• [INFORMATION]:
........

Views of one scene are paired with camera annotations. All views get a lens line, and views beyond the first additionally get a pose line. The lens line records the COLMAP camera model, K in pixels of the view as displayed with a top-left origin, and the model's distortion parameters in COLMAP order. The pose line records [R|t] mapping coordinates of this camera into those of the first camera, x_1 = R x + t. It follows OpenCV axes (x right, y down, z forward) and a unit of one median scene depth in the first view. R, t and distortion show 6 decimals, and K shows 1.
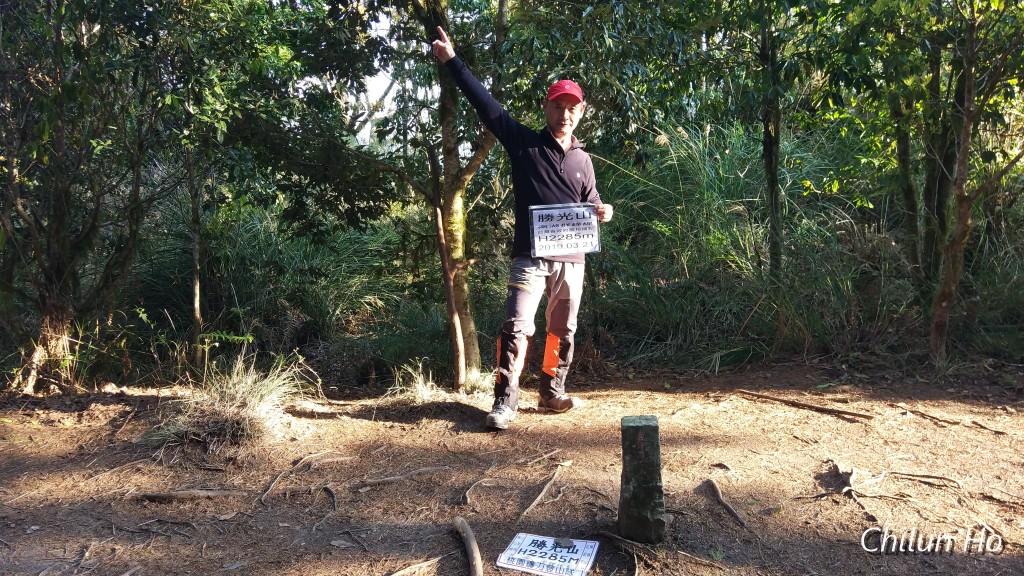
lens RADIAL K [[768.6, 0, 500.9], [0, 768.6, 284.5], [0, 0, 1]] dist [0.072769, -0.092600]
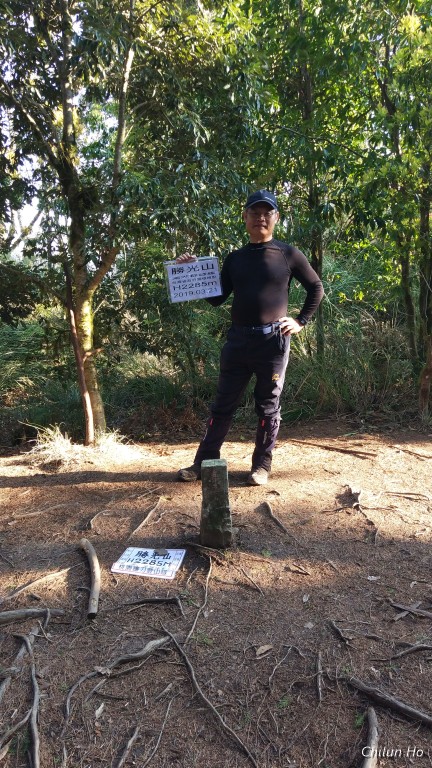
lens RADIAL K [[576.5, 0, 213.2], [0, 576.5, 377.3], [0, 0, 1]] dist [0.072769, -0.092600]
pose [[0.990042, -0.014637, 0.140007, 0.024004], [0.012047, 0.999740, 0.019335, 0.000435], [-0.140253, -0.017455, 0.989962, -0.028329]]
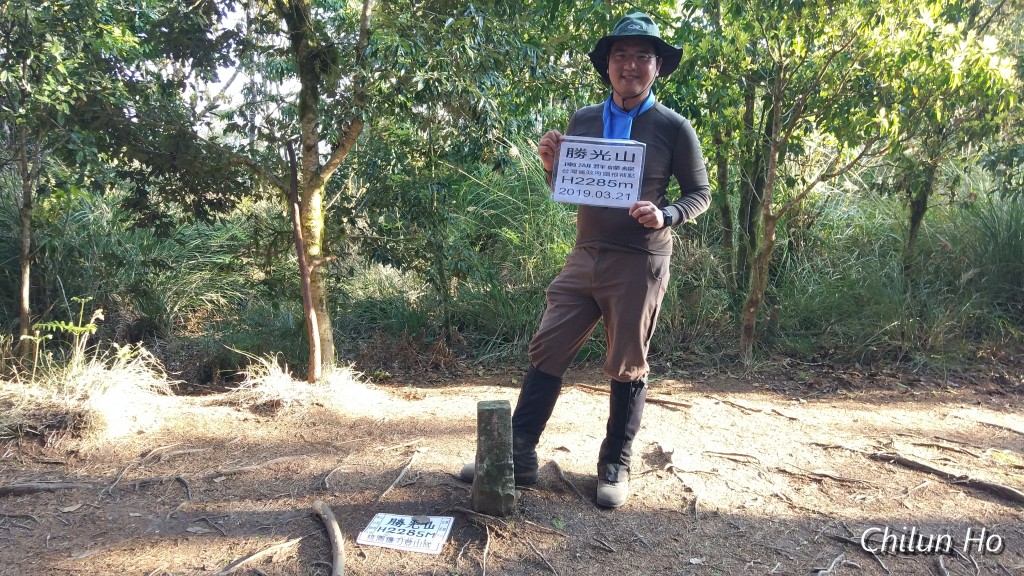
lens RADIAL K [[768.6, 0, 498.5], [0, 768.6, 287.5], [0, 0, 1]] dist [0.072769, -0.092600]
pose [[0.980171, 0.026966, 0.196312, -0.023101], [-0.025941, 0.999633, -0.007791, 0.013688], [-0.196451, 0.002544, 0.980510, -0.048441]]
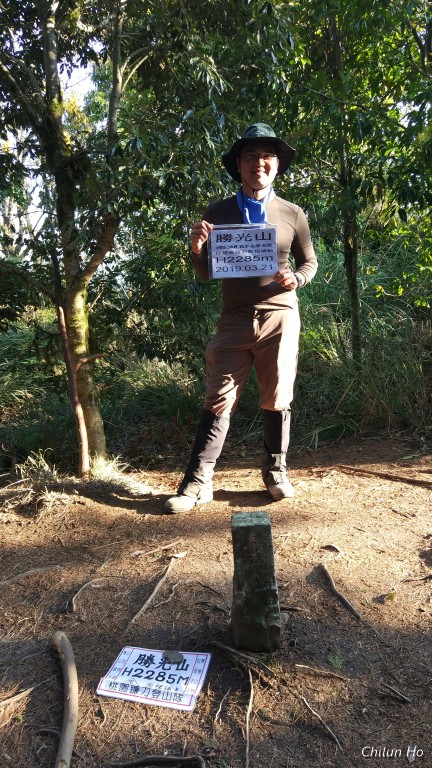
lens RADIAL K [[576.5, 0, 216.2], [0, 576.5, 377.7], [0, 0, 1]] dist [0.072769, -0.092600]
pose [[0.992314, -0.030152, 0.120013, 0.042617], [0.029627, 0.999542, 0.006156, 0.000261], [-0.120144, -0.002553, 0.992753, 0.223034]]
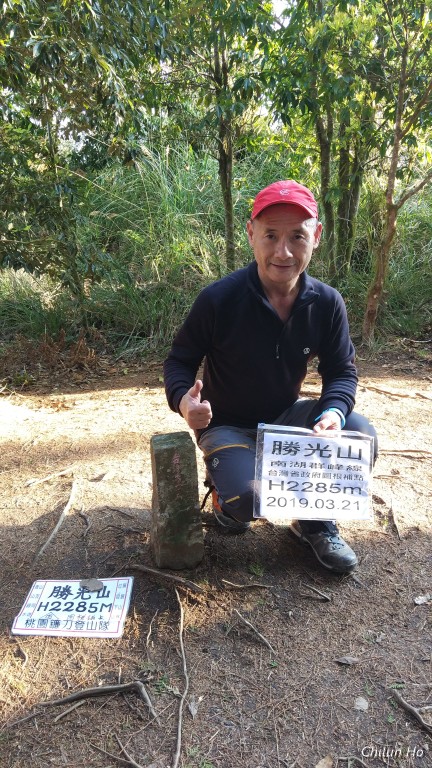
lens RADIAL K [[576.5, 0, 214.4], [0, 576.5, 383.5], [0, 0, 1]] dist [0.072769, -0.092600]
pose [[0.933723, -0.081373, 0.348625, 0.000253], [0.023474, 0.985645, 0.167191, 0.002637], [-0.357225, -0.147926, 0.922230, 0.274669]]
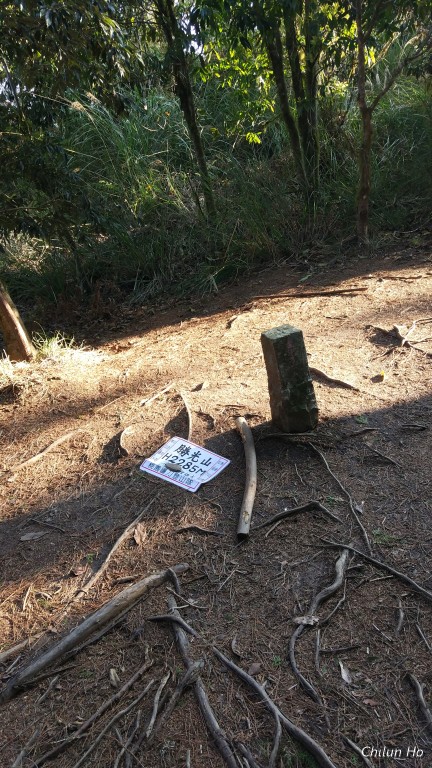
lens RADIAL K [[576.5, 0, 205.2], [0, 576.5, 382.2], [0, 0, 1]] dist [0.072769, -0.092600]
pose [[0.877674, -0.297423, 0.375804, -0.175071], [0.205357, 0.941891, 0.265839, 0.003144], [-0.433033, -0.156145, 0.887751, 0.220115]]
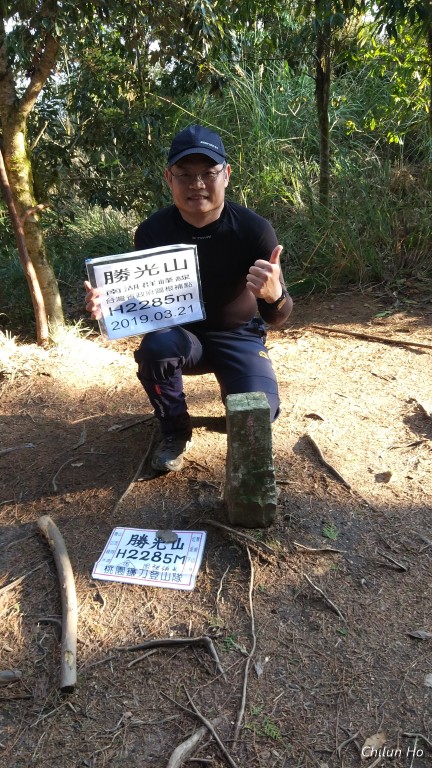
lens RADIAL K [[576.5, 0, 216.5], [0, 576.5, 383.9], [0, 0, 1]] dist [0.072769, -0.092600]
pose [[0.976654, -0.090100, 0.195011, 0.015947], [0.032672, 0.959531, 0.279703, -0.016710], [-0.212321, -0.266801, 0.940073, 0.289844]]
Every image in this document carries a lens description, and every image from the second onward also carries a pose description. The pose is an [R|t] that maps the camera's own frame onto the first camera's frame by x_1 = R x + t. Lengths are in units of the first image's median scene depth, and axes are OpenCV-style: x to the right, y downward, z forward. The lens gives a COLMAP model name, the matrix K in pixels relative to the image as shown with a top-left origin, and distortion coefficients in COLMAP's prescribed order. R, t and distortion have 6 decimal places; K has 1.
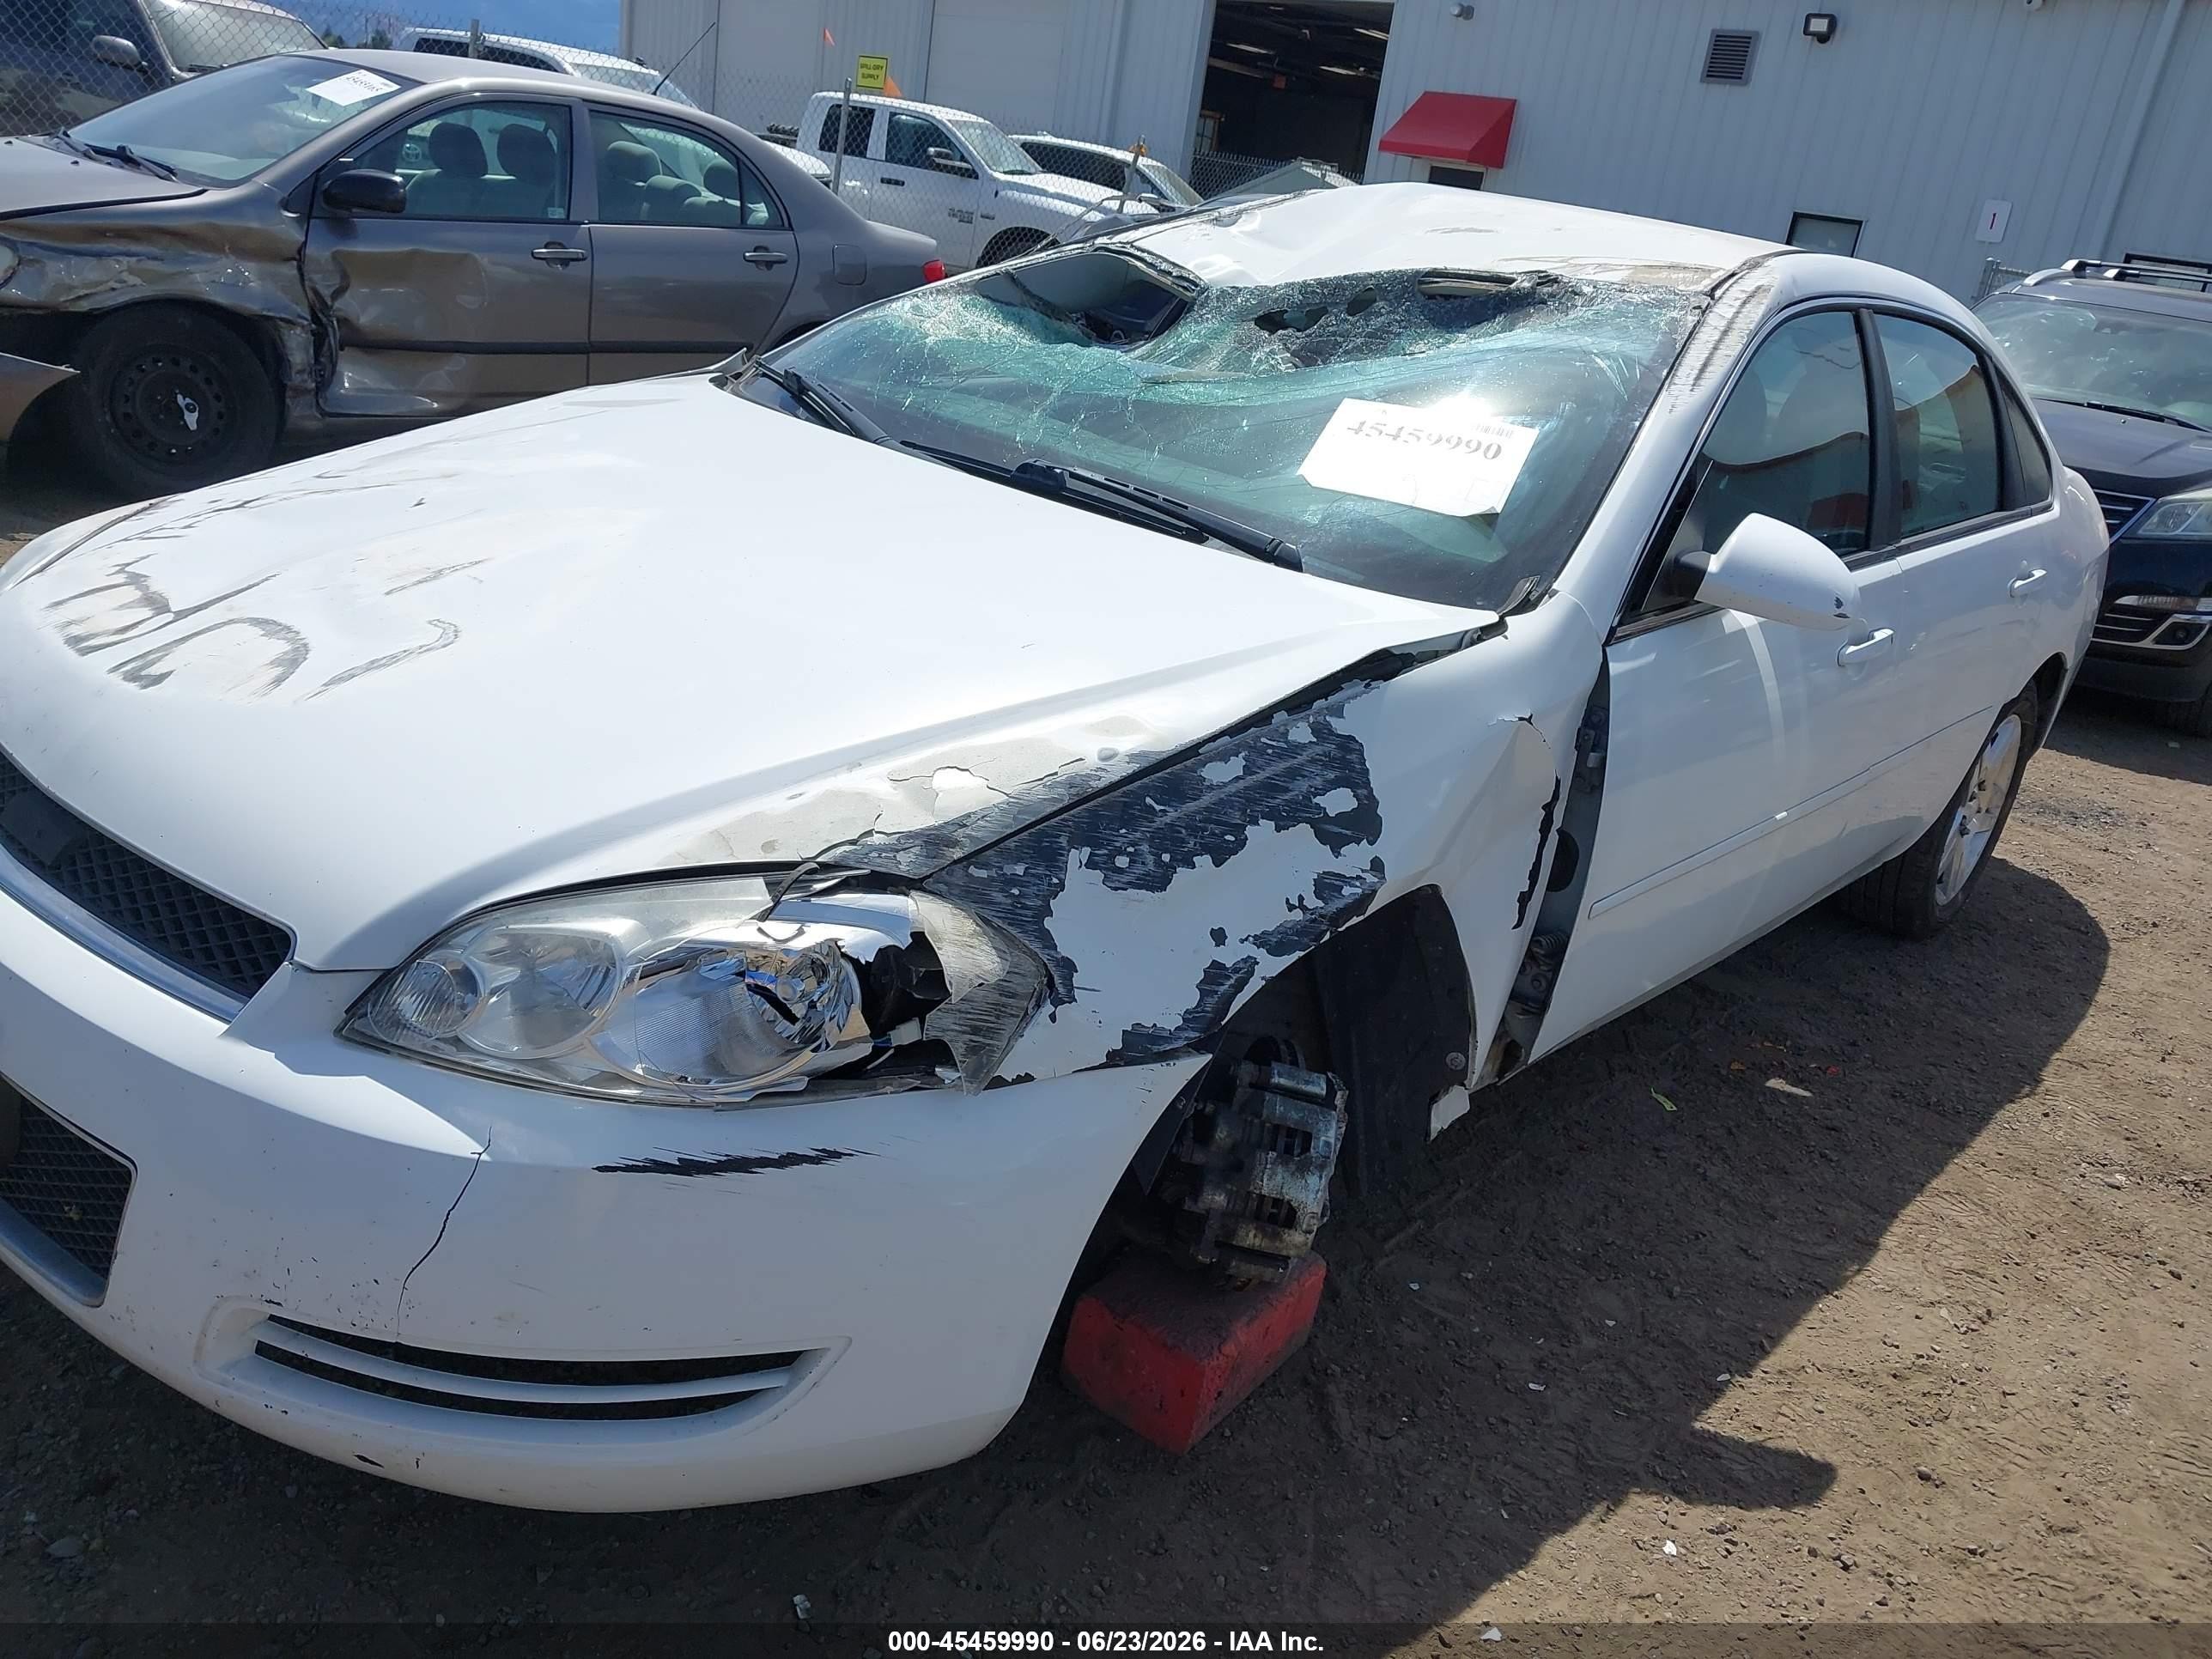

........

• [WHAT YOU WILL DO]: In your copy of the material, every word must match and no image should appear.

• [EXERCISE RESULT]:
Views of one scene are paired with camera annotations. All views get a lens line, and views beyond the first additionally get a pose line. The lens line records the COLMAP camera model, K in pixels of the view as displayed with a top-left origin, and the model's distortion parameters in COLMAP order. The pose line records [R|t] mapping coordinates of this camera into those of the first camera, x_1 = R x + t. It follows OpenCV axes (x right, y down, z forward) and a unit of one median scene depth in the first view. R, t and distortion show 6 decimals, and K shows 1.
lens RADIAL K [[768.6, 0, 500.9], [0, 768.6, 284.5], [0, 0, 1]] dist [0.072769, -0.092600]
lens RADIAL K [[576.5, 0, 213.2], [0, 576.5, 377.3], [0, 0, 1]] dist [0.072769, -0.092600]
pose [[0.990042, -0.014637, 0.140007, 0.024004], [0.012047, 0.999740, 0.019335, 0.000435], [-0.140253, -0.017455, 0.989962, -0.028329]]
lens RADIAL K [[768.6, 0, 498.5], [0, 768.6, 287.5], [0, 0, 1]] dist [0.072769, -0.092600]
pose [[0.980171, 0.026966, 0.196312, -0.023101], [-0.025941, 0.999633, -0.007791, 0.013688], [-0.196451, 0.002544, 0.980510, -0.048441]]
lens RADIAL K [[576.5, 0, 216.2], [0, 576.5, 377.7], [0, 0, 1]] dist [0.072769, -0.092600]
pose [[0.992314, -0.030152, 0.120013, 0.042617], [0.029627, 0.999542, 0.006156, 0.000261], [-0.120144, -0.002553, 0.992753, 0.223034]]
lens RADIAL K [[576.5, 0, 214.4], [0, 576.5, 383.5], [0, 0, 1]] dist [0.072769, -0.092600]
pose [[0.933723, -0.081373, 0.348625, 0.000253], [0.023474, 0.985645, 0.167191, 0.002637], [-0.357225, -0.147926, 0.922230, 0.274669]]
lens RADIAL K [[576.5, 0, 205.2], [0, 576.5, 382.2], [0, 0, 1]] dist [0.072769, -0.092600]
pose [[0.877674, -0.297423, 0.375804, -0.175071], [0.205357, 0.941891, 0.265839, 0.003144], [-0.433033, -0.156145, 0.887751, 0.220115]]
lens RADIAL K [[576.5, 0, 216.5], [0, 576.5, 383.9], [0, 0, 1]] dist [0.072769, -0.092600]
pose [[0.976654, -0.090100, 0.195011, 0.015947], [0.032672, 0.959531, 0.279703, -0.016710], [-0.212321, -0.266801, 0.940073, 0.289844]]
Every image in this document carries a lens description, and every image from the second onward also carries a pose description. The pose is an [R|t] that maps the camera's own frame onto the first camera's frame by x_1 = R x + t. Lengths are in units of the first image's median scene depth, and axes are OpenCV-style: x to the right, y downward, z forward. The lens gives a COLMAP model name, the matrix K in pixels relative to the image as shown with a top-left origin, and distortion coefficients in COLMAP's prescribed order. R, t and distortion have 6 decimal places; K has 1.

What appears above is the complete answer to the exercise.